**Work task 1:**
Before the material, copy from the PRISM article the part that opens with the words containing "Whistleblower hunt: NSA" and closes with "leaks on PRISM.".
**Work task 2:**
According to the PRISM article, who told the AP that the NSA had filed a criminal report with the Justice Department?
**Work task 3:**
Extend the PRISM article beyond its final sentence.

**Exercise text:**
—————

Whistleblower hunt: NSA launches criminal inquiry into PRISM leak
The US American intelligence community is reeling over the revelation of the NSA’s massive Internet spy tool PRISM, the most high-profile public leak since WikiLeaks, and is taking action against those who publicized the top-secret program.
Washington has mounted a public defense of its right to monitor and record all personal information that passes through or is stored on the servers of nine leading tech companies through PRISM.
Shawn Turner, a spokesperson for the Office of the Director of National Intelligence, told the AP via email on Saturday that the NSA filed a criminal report with the Justice Department earlier this week over media leaks on PRISM.
US intelligence services are “doing an assessment of the damage that is being done to US national security by the revelation of this information, which is necessarily secret because the United States needs to be able to conduct intelligence activities without those methods being revealed to the world,” US Deputy National Security Adviser Ben Rhodes said.
The investigation, which is “in early stages”, would imply
close cooperation between the intelligence community and the
Justice Department, Rhodes explained. A joint team of
intelligence officers and government attorneys will evaluate the
potential damage caused by these “very disturbing leaks of
national security information.”
This follows President Barack Obama's public justification on Friday for the NSA’s extensive spying program. Obama declared the scheme helps to identify “folks who might engage in terrorism.”
“You can’t have 100 per cent security and also then have 100 per cent privacy and zero inconvenience,” Obama said.
Following Obama's statement, Director of National Intelligence James Clapper spoke out Saturday, calling the revelation of the previously top-secret program “reckless.” Clapper stressed that PRISM was authorized by Congress and has been strictly supervised by a secret Foreign Intelligence Surveillance Act Court to avoid the intentional targeting of American citizens.

—————

**Provided information:**
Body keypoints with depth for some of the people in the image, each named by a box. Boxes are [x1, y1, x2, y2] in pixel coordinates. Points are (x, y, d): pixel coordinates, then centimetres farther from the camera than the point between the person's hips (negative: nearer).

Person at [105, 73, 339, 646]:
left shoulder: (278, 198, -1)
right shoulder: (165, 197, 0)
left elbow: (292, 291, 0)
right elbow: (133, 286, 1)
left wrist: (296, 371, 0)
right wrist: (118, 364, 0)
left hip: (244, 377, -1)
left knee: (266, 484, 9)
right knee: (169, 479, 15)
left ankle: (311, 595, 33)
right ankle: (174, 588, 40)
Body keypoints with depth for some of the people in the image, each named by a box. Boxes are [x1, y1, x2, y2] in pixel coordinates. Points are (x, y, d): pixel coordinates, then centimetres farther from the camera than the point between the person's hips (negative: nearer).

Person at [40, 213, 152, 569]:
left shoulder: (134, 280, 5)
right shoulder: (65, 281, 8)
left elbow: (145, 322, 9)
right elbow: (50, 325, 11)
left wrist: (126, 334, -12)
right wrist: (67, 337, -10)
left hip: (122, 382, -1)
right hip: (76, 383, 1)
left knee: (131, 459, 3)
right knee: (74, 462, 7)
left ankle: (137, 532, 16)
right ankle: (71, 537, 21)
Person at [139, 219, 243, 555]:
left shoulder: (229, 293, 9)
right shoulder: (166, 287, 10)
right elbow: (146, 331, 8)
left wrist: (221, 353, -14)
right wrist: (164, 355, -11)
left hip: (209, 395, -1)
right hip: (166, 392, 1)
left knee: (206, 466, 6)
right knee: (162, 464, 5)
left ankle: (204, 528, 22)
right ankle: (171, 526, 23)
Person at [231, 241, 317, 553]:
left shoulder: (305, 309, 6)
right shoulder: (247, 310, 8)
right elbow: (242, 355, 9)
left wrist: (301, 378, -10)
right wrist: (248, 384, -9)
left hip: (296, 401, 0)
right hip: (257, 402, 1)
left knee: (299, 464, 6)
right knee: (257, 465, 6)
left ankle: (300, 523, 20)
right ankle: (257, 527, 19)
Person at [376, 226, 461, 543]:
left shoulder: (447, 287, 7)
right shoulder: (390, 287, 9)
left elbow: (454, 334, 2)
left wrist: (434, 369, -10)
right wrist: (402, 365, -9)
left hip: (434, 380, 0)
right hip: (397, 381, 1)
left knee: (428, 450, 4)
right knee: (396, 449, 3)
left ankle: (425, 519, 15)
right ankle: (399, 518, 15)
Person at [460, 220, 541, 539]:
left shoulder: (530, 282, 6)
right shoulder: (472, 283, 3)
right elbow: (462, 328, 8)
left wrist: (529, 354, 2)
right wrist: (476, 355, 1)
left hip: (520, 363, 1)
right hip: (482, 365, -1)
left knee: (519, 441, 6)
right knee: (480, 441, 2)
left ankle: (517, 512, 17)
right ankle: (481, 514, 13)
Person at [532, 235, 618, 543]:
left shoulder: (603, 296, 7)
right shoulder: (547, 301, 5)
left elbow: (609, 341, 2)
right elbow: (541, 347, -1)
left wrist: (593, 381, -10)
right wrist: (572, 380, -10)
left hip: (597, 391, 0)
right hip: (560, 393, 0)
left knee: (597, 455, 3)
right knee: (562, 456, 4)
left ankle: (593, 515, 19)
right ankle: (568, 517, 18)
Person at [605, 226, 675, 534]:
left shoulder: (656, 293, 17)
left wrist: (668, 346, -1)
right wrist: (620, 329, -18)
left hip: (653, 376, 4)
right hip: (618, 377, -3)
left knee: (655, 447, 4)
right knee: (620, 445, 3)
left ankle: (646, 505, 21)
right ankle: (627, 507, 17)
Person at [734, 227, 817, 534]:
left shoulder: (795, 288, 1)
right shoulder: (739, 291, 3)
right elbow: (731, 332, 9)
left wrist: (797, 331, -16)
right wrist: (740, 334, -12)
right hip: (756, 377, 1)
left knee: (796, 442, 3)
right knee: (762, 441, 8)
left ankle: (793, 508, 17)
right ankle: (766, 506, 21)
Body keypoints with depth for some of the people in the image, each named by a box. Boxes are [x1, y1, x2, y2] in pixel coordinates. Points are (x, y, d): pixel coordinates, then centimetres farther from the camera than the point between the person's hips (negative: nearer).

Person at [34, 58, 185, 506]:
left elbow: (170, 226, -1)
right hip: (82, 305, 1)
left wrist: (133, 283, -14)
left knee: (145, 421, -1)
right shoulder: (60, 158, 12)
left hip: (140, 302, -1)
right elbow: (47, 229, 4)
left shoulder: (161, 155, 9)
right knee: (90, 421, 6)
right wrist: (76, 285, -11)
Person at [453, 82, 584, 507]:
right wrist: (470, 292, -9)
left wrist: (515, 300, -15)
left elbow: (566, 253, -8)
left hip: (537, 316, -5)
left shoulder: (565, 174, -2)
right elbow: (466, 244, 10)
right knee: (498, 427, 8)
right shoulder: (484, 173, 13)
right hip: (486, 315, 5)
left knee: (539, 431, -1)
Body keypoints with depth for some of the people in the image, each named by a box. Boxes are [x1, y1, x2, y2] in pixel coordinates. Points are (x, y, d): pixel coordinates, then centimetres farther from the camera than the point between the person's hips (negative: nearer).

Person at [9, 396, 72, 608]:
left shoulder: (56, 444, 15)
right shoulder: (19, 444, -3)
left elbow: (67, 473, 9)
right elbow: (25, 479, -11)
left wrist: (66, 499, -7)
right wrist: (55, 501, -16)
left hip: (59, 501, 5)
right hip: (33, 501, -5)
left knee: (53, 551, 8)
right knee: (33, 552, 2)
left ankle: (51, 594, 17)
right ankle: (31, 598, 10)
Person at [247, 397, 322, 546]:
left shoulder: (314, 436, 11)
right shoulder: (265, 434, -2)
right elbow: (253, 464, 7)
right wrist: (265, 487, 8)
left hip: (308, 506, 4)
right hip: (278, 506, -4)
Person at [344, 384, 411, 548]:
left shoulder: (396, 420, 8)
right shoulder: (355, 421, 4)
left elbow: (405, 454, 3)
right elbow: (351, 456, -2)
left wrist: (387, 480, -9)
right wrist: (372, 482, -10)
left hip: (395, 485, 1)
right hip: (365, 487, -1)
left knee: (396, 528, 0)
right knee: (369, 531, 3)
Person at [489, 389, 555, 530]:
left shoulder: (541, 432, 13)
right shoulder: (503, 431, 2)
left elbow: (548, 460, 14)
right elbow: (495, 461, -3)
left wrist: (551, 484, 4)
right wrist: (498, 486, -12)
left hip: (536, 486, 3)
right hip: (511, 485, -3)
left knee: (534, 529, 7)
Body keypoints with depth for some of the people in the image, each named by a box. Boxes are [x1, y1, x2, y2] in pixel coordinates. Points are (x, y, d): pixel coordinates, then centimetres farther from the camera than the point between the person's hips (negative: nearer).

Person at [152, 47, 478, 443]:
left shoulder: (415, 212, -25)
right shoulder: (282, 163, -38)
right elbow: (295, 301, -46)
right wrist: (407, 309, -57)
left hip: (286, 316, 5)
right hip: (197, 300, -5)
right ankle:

—————

**Answer section 1:**
Whistleblower hunt: NSA launches criminal inquiry into PRISM leak
The US American intelligence community is reeling over the revelation of the NSA’s massive Internet spy tool PRISM, the most high-profile public leak since WikiLeaks, and is taking action against those who publicized the top-secret program.
Washington has mounted a public defense of its right to monitor and record all personal information that passes through or is stored on the servers of nine leading tech companies through PRISM.
Shawn Turner, a spokesperson for the Office of the Director of National Intelligence, told the AP via email on Saturday that the NSA filed a criminal report with the Justice Department earlier this week over media leaks on PRISM.

**Answer section 2:**
Shawn Turner, a spokesperson for the Office of the Director of National Intelligence.

**Answer section 3:**
He said that reports by The Guardian and The Washington Post
failed to put the program in context, stressing that PRISM is
overseen by a secret court under laws approved by the US
PRISM is “one of our most important tools for the protection of the nation’s security,” he insisted. “PRISM is not an undisclosed collection or data mining program.”
“It is an internal government computer system to facilitate the government’s statutorily authorized collection of foreign intelligence information from electronic communication service providers under court supervision,” Clapper said without specifying, however, how non-Americans should regard being targeted by PRISM or similar programs created by the US.
Speaking in Palm Springs on Sunday, Deputy National Security Adviser Rhodes pointed out that Americans should understand that the US government “is not listening to anybody's phone calls” or “seeking to read people's electronic communications.” Only if PRISM detects a “nexus to terrorism” will they “pursue a warrant to try to investigate that lead, just as we would in any other intelligence or criminal procedure,” he said.
It remains unclear how the governmental accesses private data. Companies like Google and Facebook cooperating with PRISM vow that they never granted intelligence services “direct access” to their servers, though they may be making a semantic point.
Chris Soghoian, a tech expert and privacy researcher at the American Civil Liberties Union, explained to Foreign Policy that the "direct access" term “connotes a very specific form of access in the IT world: Unrestricted, unfettered access to information stored on servers.” For a system like PRISM, such access is not necessarily required. The same applies to the term “back door,” which describes a secret point of access to a system unknown to the owner.
Both Google and Facebook have not denied their participation in
PRISM, saying that they provided “user data to government only
in accordance with the law.”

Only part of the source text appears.